# Exercise description:
Translate this sentence from the passage on North Atlantic freshening into Spanish: "A full accounting of freshwater and heat budgets is beyond the scope of the present study."

# Document:

★ ★ ★ ★

Can the changes observed in the North Atlantic Ocean during the Great Salinity Anomaly of the 1970s be completely explained by sea ice and liquid (ocean) fluxes from the Arctic Ocean? Freshening in the subpolar gyre amounted to ∼200 cm (Fig. 5), or ∼8400 km3 when multiplied by an area of 4.2 × 106 km2. For the Nordic Seas, Fig. 6 indicates a freshening of ∼160 cm, or ∼2400 km3 when multiplied by an area of 1.5 × 106 km3. Thus the North Atlantic Ocean freshened by ∼11 000 km3 over 10 yr. This is far more than can be explained by the mid-1970s Arctic Ocean freshwater loss of about 2000 km3 (Fig. 4; Arctic Ocean area = 4.7 × 106 km2). Further, sea ice export is not likely to explain the residual of ∼9000 km3, since this would require a positive annual export anomaly of about 900 km3 (i.e., 30%–50% of the mean) over 10 yr, a value far above that seen in model simulations (Karcher et al. 2005; Rothrock and Zhang 2005). Thus other factors must play a major role. A similar calculation for heat transports could also be performed, although it would be more complex, owing to the more complex relationship between thermosteric height and heat content [Eq. (4)]. A full accounting of freshwater and heat budgets is beyond the scope of the present study.

6. Conclusions

Our main conclusions are as follows:

  1. Net steric height increase over our domain: Steric height over the Northern Seas increased during 1950–2000, mostly from freshening (Table 1). While local temperature changes were also important, the net effect over our domain was small.

★ ★ ★ ★

# Material:

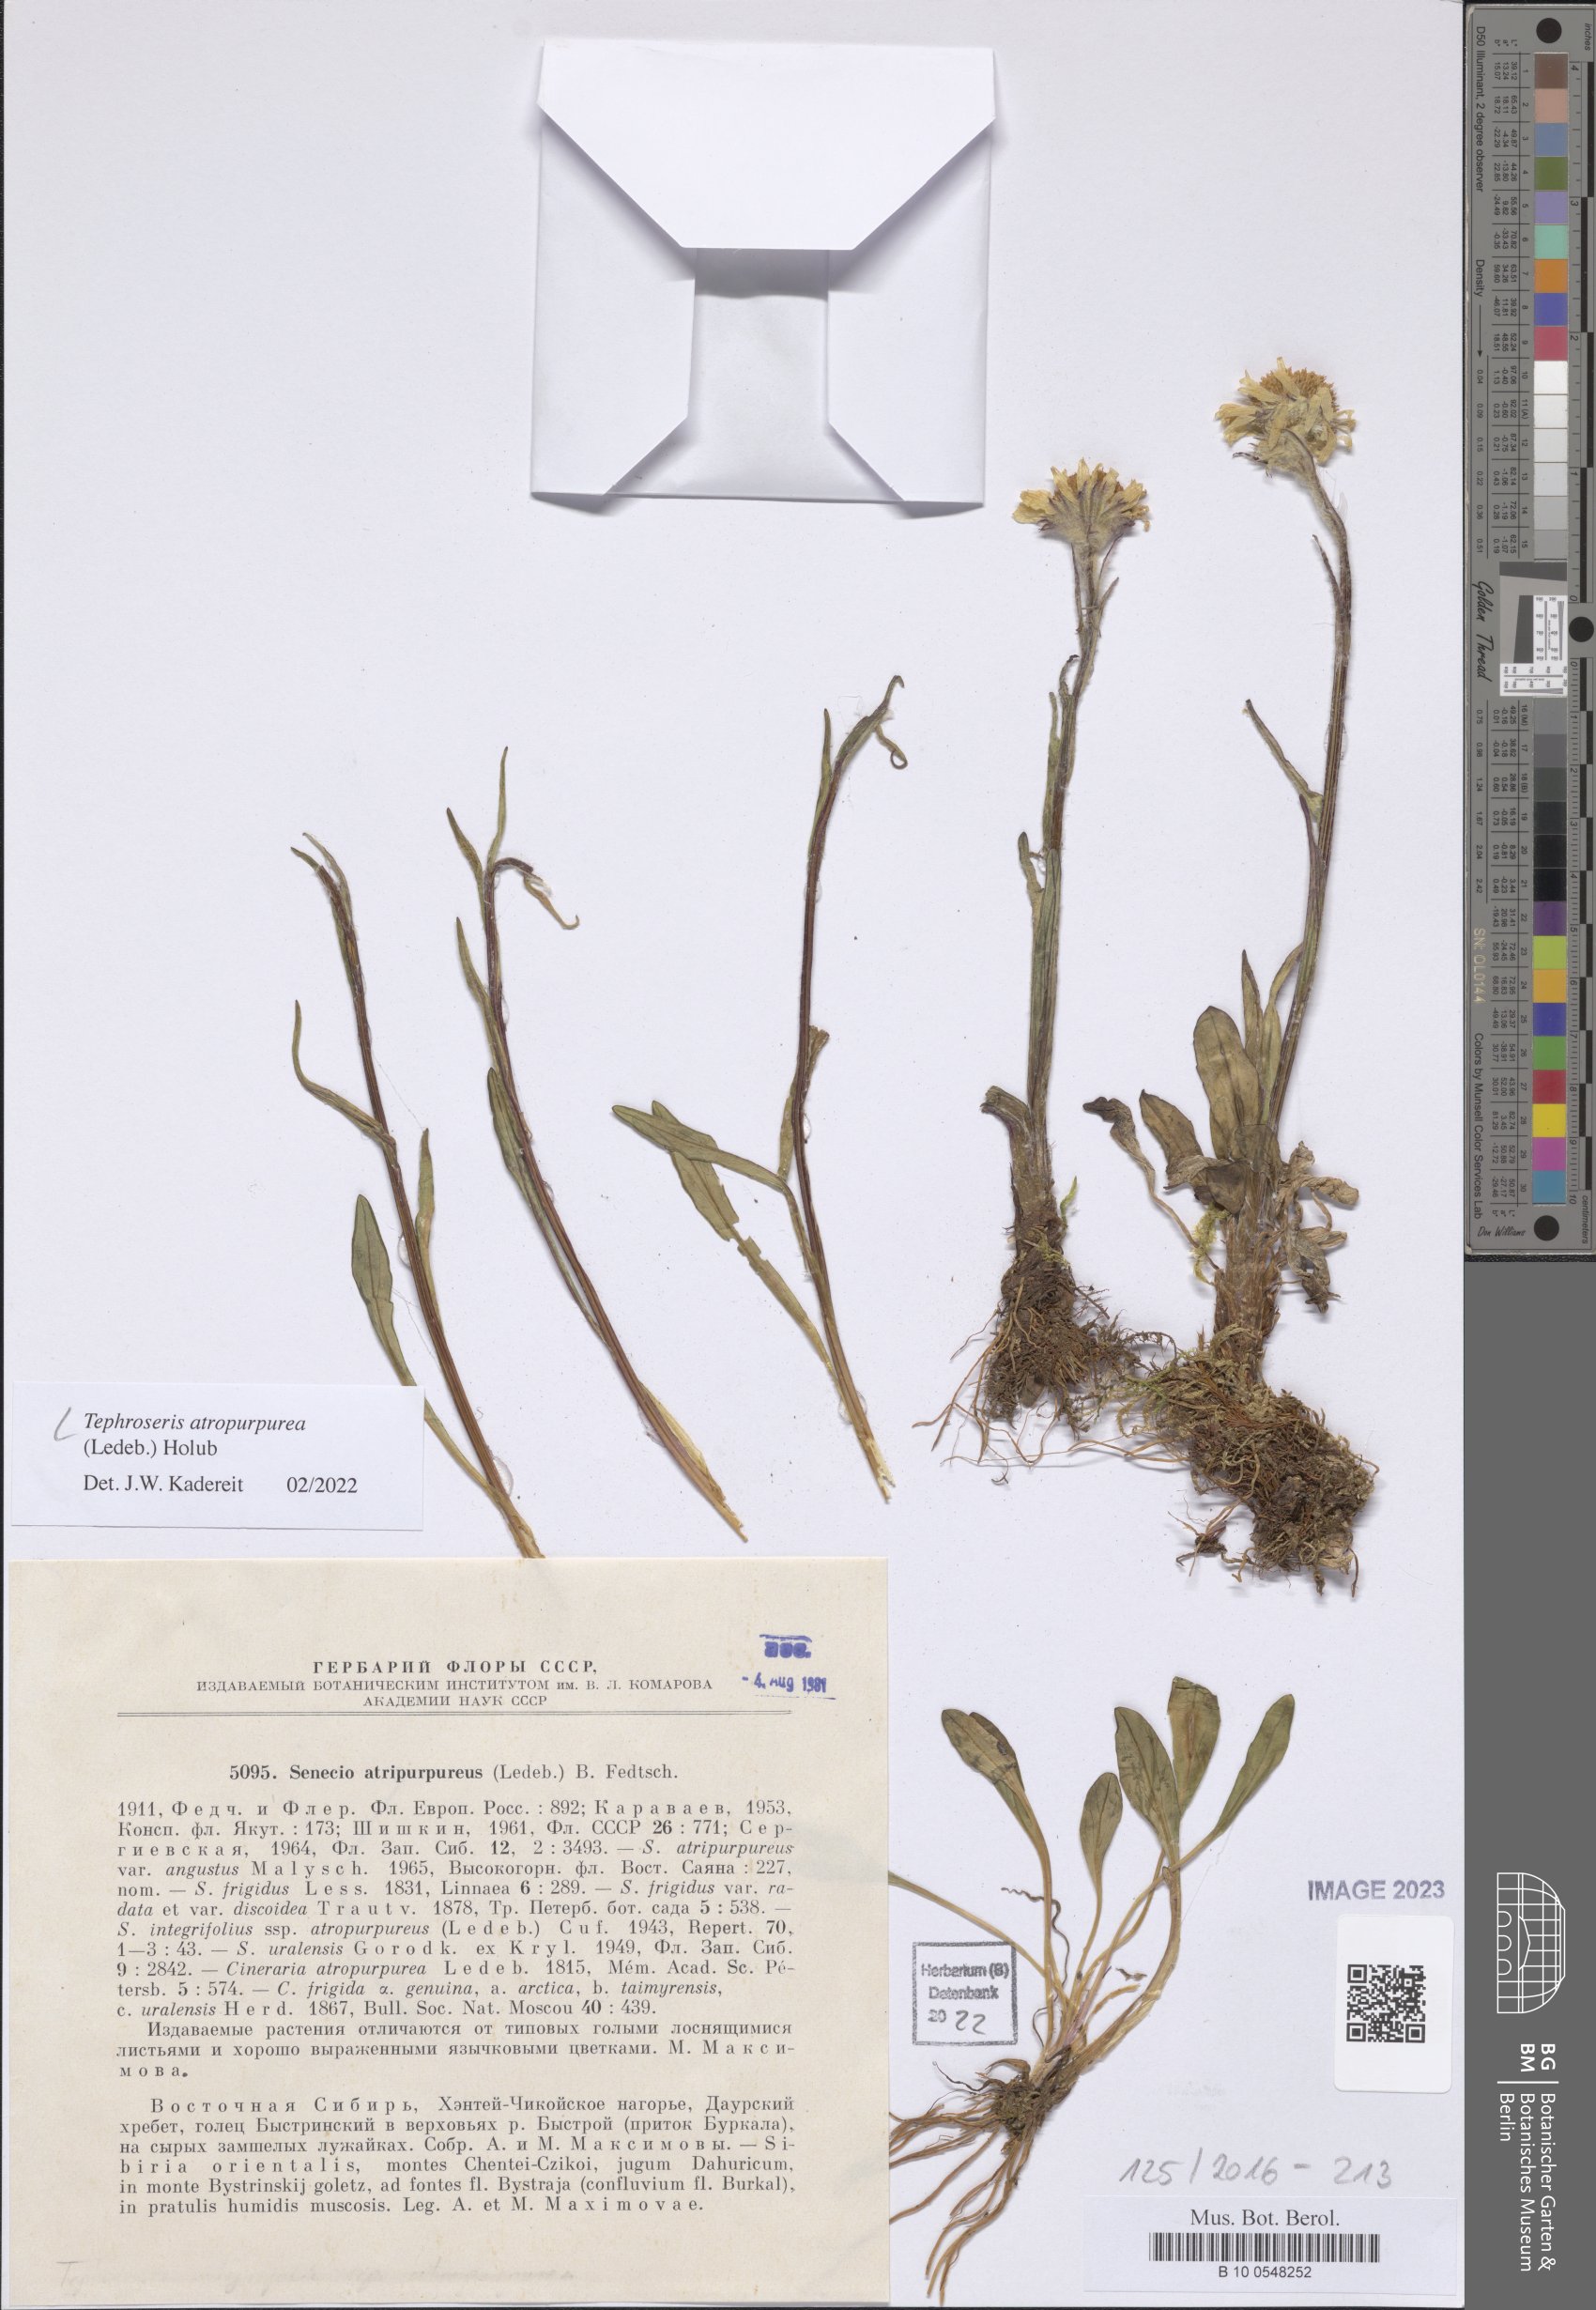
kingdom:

★ ★ ★ ★

# Solution to the problem:
Una contabilidad completa de los balances de agua dulce y de calor queda fuera del alcance del presente estudio.